» Work order: Please repeat every entry exactly as written, but skip the pictures.

» Data to use:
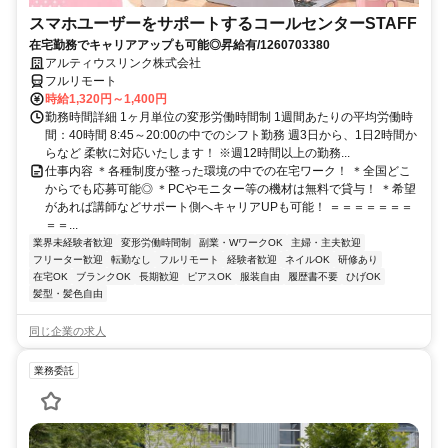
スマホユーザーをサポートするコールセンターSTAFF
在宅勤務でキャリアアップも可能◎昇給有/1260703380
アルティウスリンク株式会社
フルリモート
時給1,320円～1,400円
勤務時間詳細 1ヶ月単位の変形労働時間制 1週間あたりの平均労働時
間：40時間 8:45～20:00の中でのシフト勤務 週3日から、1日2時間か
らなど 柔軟に対応いたします！ ※週12時間以上の勤務...
仕事内容 ＊各種制度が整った環境の中での在宅ワーク！ ＊全国どこ
からでも応募可能◎ ＊PCやモニター等の機材は無料で貸与！ ＊希望
があれば講師などサポート側へキャリアUPも可能！ ＝＝＝＝＝＝＝
＝＝...
業界未経験者歓迎
変形労働時間制
副業・WワークOK
主婦・主夫歓迎
フリーター歓迎
転勤なし
フルリモート
経験者歓迎
ネイルOK
研修あり
在宅OK
ブランクOK
長期歓迎
ピアスOK
服装自由
履歴書不要
ひげOK
髪型・髪色自由
同じ企業の求人
業務委託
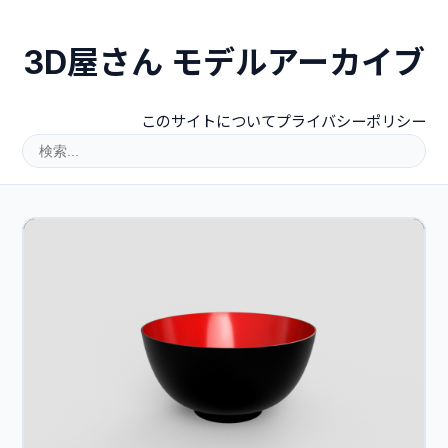
3D屋さん モデルアーカイブ
このサイトについて
プライバシーポリシー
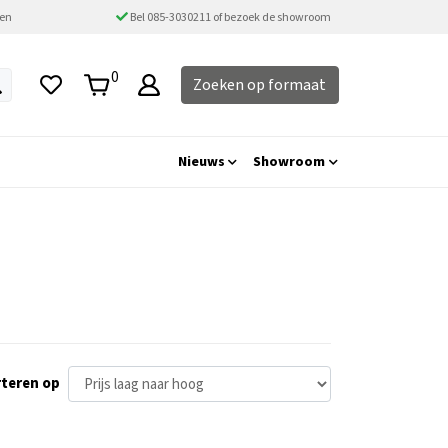
ten
Bel 085-3030211 of bezoek de showroom
0
Zoeken op formaat
Nieuws
Showroom
teren op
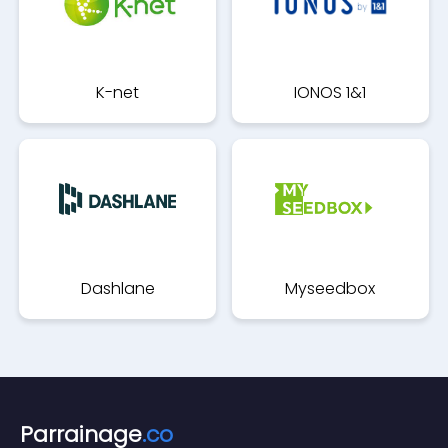
K-net
IONOS 1&1
Dashlane
Myseedbox
Parrainage
.co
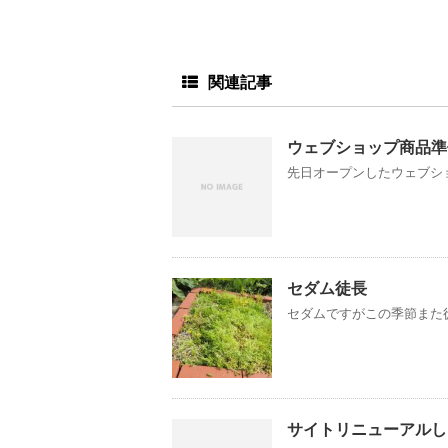
関連記事
ウェブショップ商品準
先日オープンしたウェブショッ
セダム徒長
セダムですがこの季節また徒
サイトリニューアルし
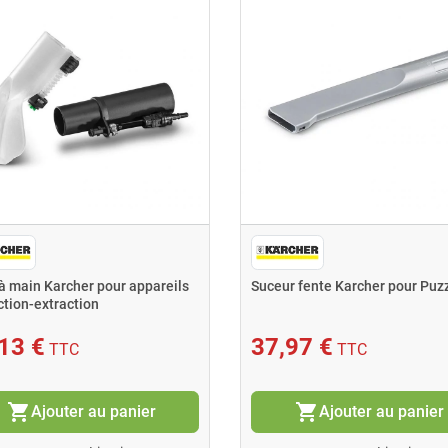
à main Karcher pour appareils
Suceur fente Karcher pour Puz
ection-extraction
13 €
37,97 €
TTC
TTC
shopping_cart
shopping_cart
Ajouter au panier
Ajouter au panier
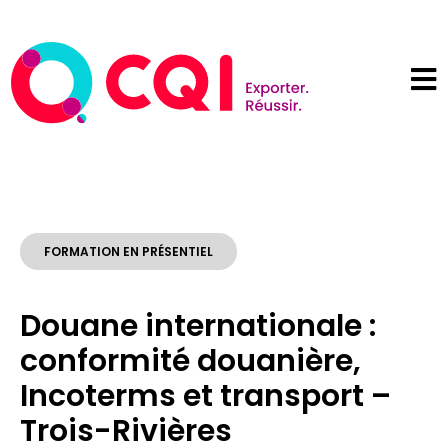
FORMATION EN PRÉSENTIEL
Douane internationale :
conformité douanière,
Incoterms et transport –
Trois-Rivières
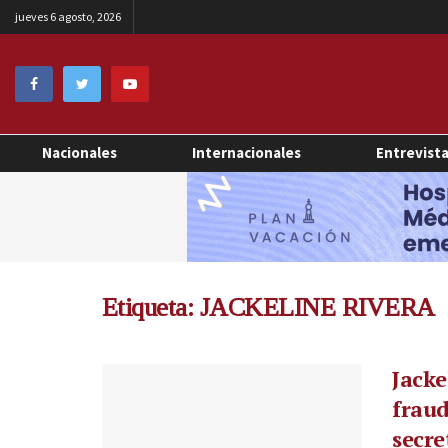
jueves 6 agosto, 2026
Nacionales
Internacionales
Entrevist
Etiqueta:
JACKELINE RIVERA
Jacke
fraud
secre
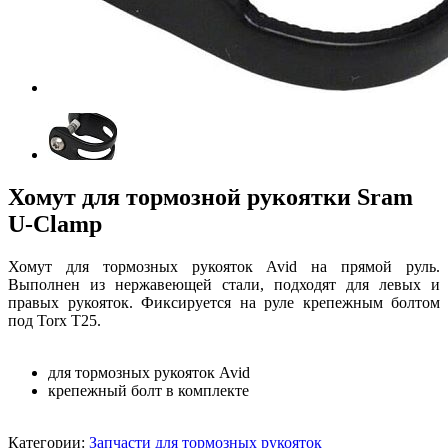
Хомут для тормозной рукоятки Sram
U-Clamp
Хомут для тормозных рукояток Avid на прямой руль.
Выполнен из нержавеющей стали, подходят для левых и
правых рукояток. Фиксируется на руле крепежным болтом
под Torx T25.
для тормозных рукояток Avid
крепежный болт в комплекте
Категории:
Запчасти для тормозных рукояток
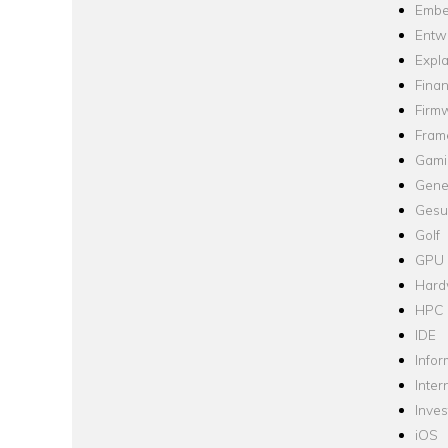
Embe
Entw
Expla
Fina
Firm
Fram
Gami
Gene
Gesu
Golf
GPU
Hard
HPC
IDE
Infor
Inter
Inve
iOS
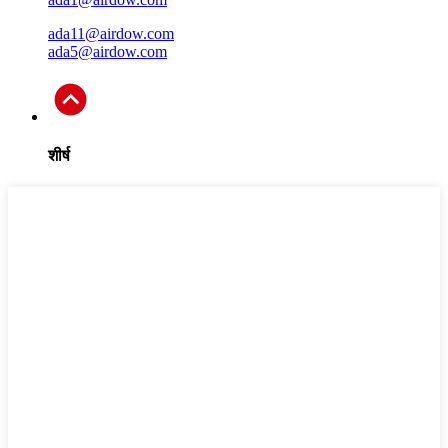
ada11@airdow.com
ada5@airdow.com
शीर्ष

» Your response:
スマホユーザーをサポートするコールセンターSTAFF
在宅勤務でキャリアアップも可能◎昇給有/1260703380
アルティウスリンク株式会社
フルリモート
時給1,320円～1,400円
勤務時間詳細 1ヶ月単位の変形労働時間制 1週間あたりの平均労働時
間：40時間 8:45～20:00の中でのシフト勤務 週3日から、1日2時間か
らなど 柔軟に対応いたします！ ※週12時間以上の勤務...
仕事内容 ＊各種制度が整った環境の中での在宅ワーク！ ＊全国どこ
からでも応募可能◎ ＊PCやモニター等の機材は無料で貸与！ ＊希望
があれば講師などサポート側へキャリアUPも可能！ ＝＝＝＝＝＝＝
＝＝...
業界未経験者歓迎
変形労働時間制
副業・WワークOK
主婦・主夫歓迎
フリーター歓迎
転勤なし
フルリモート
経験者歓迎
ネイルOK
研修あり
在宅OK
ブランクOK
長期歓迎
ピアスOK
服装自由
履歴書不要
ひげOK
髪型・髪色自由
同じ企業の求人
業務委託
3D屋さん モデルアーカイブ
このサイトについて
プライバシーポリシー
ten
Bel 085-3030211 of bezoek de showroom
0
Zoeken op formaat
Nieuws
Showroom
teren op
K-net
IONOS 1&1
Dashlane
Myseedbox
Parrainage
.co
関連記事
ウェブショップ商品準
先日オープンしたウェブショッ
セダム徒長
セダムですがこの季節また徒
サイトリニューアルし
à main Karcher pour appareils
Suceur fente Karcher pour Puz
ection-extraction
13 €
37,97 €
TTC
TTC
shopping_cart
shopping_cart
Ajouter au panier
Ajouter au panier
FORMATION EN PRÉSENTIEL
Douane internationale :
conformité douanière,
Incoterms et transport –
Trois-Rivières
jueves 6 agosto, 2026
Nacionales
Internacionales
Entrevist
Etiqueta:
JACKELINE RIVERA
Jacke
fraud
secre
Хомут для тормозной рукоятки Sram
U-Clamp
Хомут для тормозных рукояток Avid на прямой руль.
Выполнен из нержавеющей стали, подходят для левых и
правых рукояток. Фиксируется на руле крепежным болтом
под Torx T25.
для тормозных рукояток Avid
крепежный болт в комплекте
Категории:
Запчасти для тормозных рукояток
Embe
Entw
Expla
Fina
Firm
Fram
Gami
Gene
Gesu
Golf
GPU
Hard
HPC
IDE
Infor
Inter
Inve
iOS
ada11@airdow.com
ada5@airdow.com
शीर्ष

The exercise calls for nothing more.